Por seu turno, a suspensão também não beneficia garantidores da sociedade, isto é, suspende-se a cobrança apenas em face da recuperanda, mas as demais execuções e ações em desfavor de avalistas, fiadores e demais garantidores continuam. A questão foi sacramentada pelo STJ quando do julgamento do Recurso Especial n.º 1333349/SP, afetado ao trâmite especial dos recursos repetitivos, em que se deliberou: “recuperação judicial do devedor principal não impede o prosseguimento das execuções nem induz suspensão ou extinção de ações ajuizadas contra terceiros devedores solidários ou coobrigados em geral, por garantia cambial, real ou fidejussória, pois não se lhes aplicam a suspensão prevista nos arts. 6º, caput, e 52, inciso III, ou a novação a que se refere o art. 59, caput, por força do que dispõe o art. 49, § 1º, todos da Lei n. 11.101/2005”.
De outra banda, a aprovação do plano de recuperação acarreta novação das obrigações firmadas com os credores, de modo que as execuções em trâmite são extintas, conquanto embasadas em negócio que foi substituído pelos termos descritos no plano de recuperação. Logo, não mais subsiste o título exequendo ou a obrigação requestada em determinada ação judicial. Foi o que restou decidido na análise do Recurso Especial n.º 1.272.697-DF, Rel. Min. Luis Felipe Salomão, julgado em 2/6/2015.

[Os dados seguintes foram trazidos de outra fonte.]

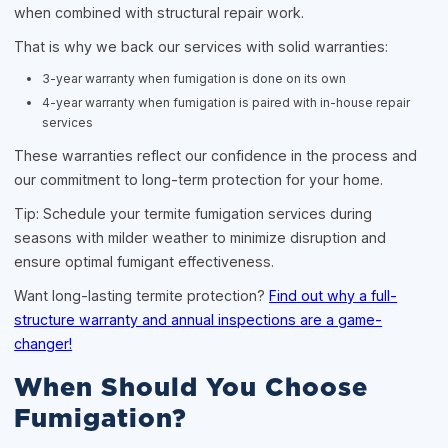
when combined with structural repair work.
That is why we back our services with solid warranties:
3-year warranty when fumigation is done on its own
4-year warranty when fumigation is paired with in-house repair
services
These warranties reflect our confidence in the process and
our commitment to long-term protection for your home.
Tip: Schedule your termite fumigation services during
seasons with milder weather to minimize disruption and
ensure optimal fumigant effectiveness.
Want long-lasting termite protection?
Find out why a full-
structure warranty and annual inspections are a game-
changer!
When Should You Choose
Fumigation?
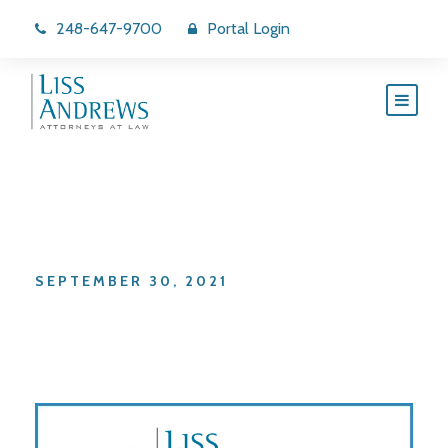
248-647-9700
Portal Login
Day
SEPTEMBER 30, 2021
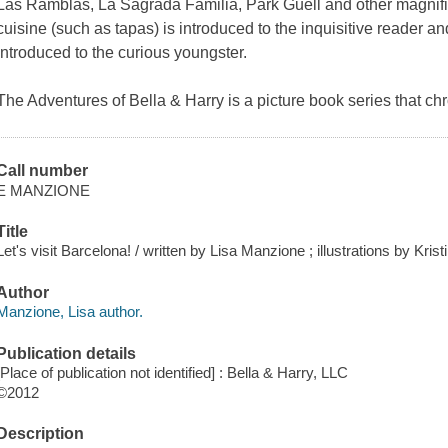
Las Ramblas, La Sagrada Familia, Park Guell and other magnifi
cuisine (such as tapas) is introduced to the inquisitive reader
introduced to the curious youngster.
The Adventures of Bella & Harry is a picture book series that c
Call number
E MANZIONE
Title
Let's visit Barcelona! / written by Lisa Manzione ; illustrations by Kris
Author
Manzione, Lisa author.
Publication details
[Place of publication not identified] : Bella & Harry, LLC
©2012
Description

Não obstante, a mudança de domicílio da sociedade em recuperação judicial, se foi oportunamente informada em juízo, mesmo sem a prévia comunicação aos credores ou data definida para se instalar a nova sede, não acarreta, de ofício, a decretação da falência por descumprimento das normas do plano, conquanto deve-se provar a má-fé do devedor e consequente objetivo de se esquivar de suas obrigações com tal ato (REsp 1.366.845-MG, Rel. Min. Maria Isabel Gallotti, julgado em 18/6/2015).

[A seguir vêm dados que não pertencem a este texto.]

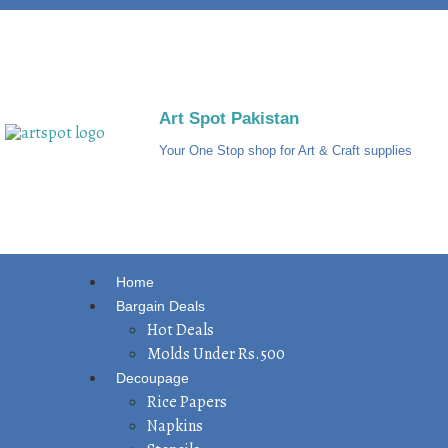
Art Spot Pakistan
Your One Stop shop for Art & Craft supplies
Home
Bargain Deals
Hot Deals
Molds Under Rs.500
Decoupage
Rice Papers
Napkins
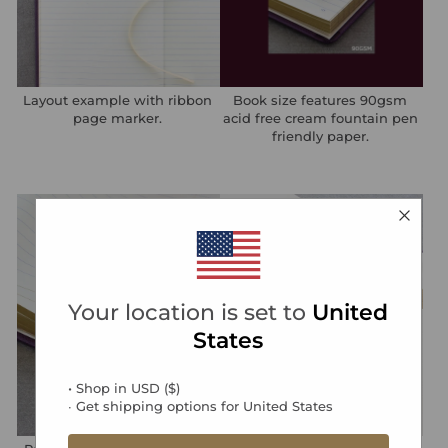
Layout example with ribbon
Book size features 90gsm
page marker.
acid free cream fountain pen
friendly paper.
Your location is set to
United
States
• Shop in
USD
(
$
)
∙ Get shipping options for
United States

Em outra linha, também delimitou o STJ acerca da possibilidade de se retificar o quadro geral de credores mesmo que tenha ocorrido a homologação do plano de recuperação judicial e desde que tal decorra do julgamento de impugnação. Como é sabido, existem duas fases paralelas e distintas ao longo do rito especial da recuperação, que avaliam os créditos a serem incluídos no plano: A primeira refere-se à verificação e habilitação de crédito que se dá extrajudicialmente, via administrador judicial; a segunda reporta-se à deliberação e aprovação do plano. Nessa toada, como são fases diferentes e não condicionadas é possível que se homologue o plano sem a sedimentação do quadro de credores, especialmente porque as impugnações, com particularidade definidas pela Lei n.º 11.101/05, demandam certo tempo para apreciação final. Logo, no entendimento do STJ(REsp 1.371.427-RJ, Rel. Min. Ricardo Villas Bôas Cueva, julgado em 6/8/2015) não seria legítimo que a homologação do plano se tornasse um entrave à consolidação do quadro geral de credores, permitindo-se, assim, a retificação ulterior.
Ademais, os créditos constituídos após o pedido de recuperação não se submetem ao plano, que se restringe a obrigações anteriores à data do pleito, o que significa dizer que não sofrerão nenhum dos efeitos decorrentes da recuperação judicial, como suspensão de ações e execuções ou posterior novação após homologação do plano (REsp 1.298.670-MS, Rel. Min. Luis Felipe Salomão, julgado em 21/5/2015). Entretanto, importante observar que se tal crédito foi assumido sem a finalidade de viabilizar a continuidade da recuperanda, eventuais atos de constrição patrimonial no curso da demanda que venha a ser proposta por este credor se submete ao controle do juízo em que tramita a recuperação judicial.
De modo geral, estes foram os principais pontos até então apreciados pelo STJ, contudo, dada a crescente demanda por recuperação judicial, certamente outros temas serão objeto de regulamentação pela Corte, que cumpre seu papel constitucional de uniformização de jurisprudência e guardiã da observância de leis federais.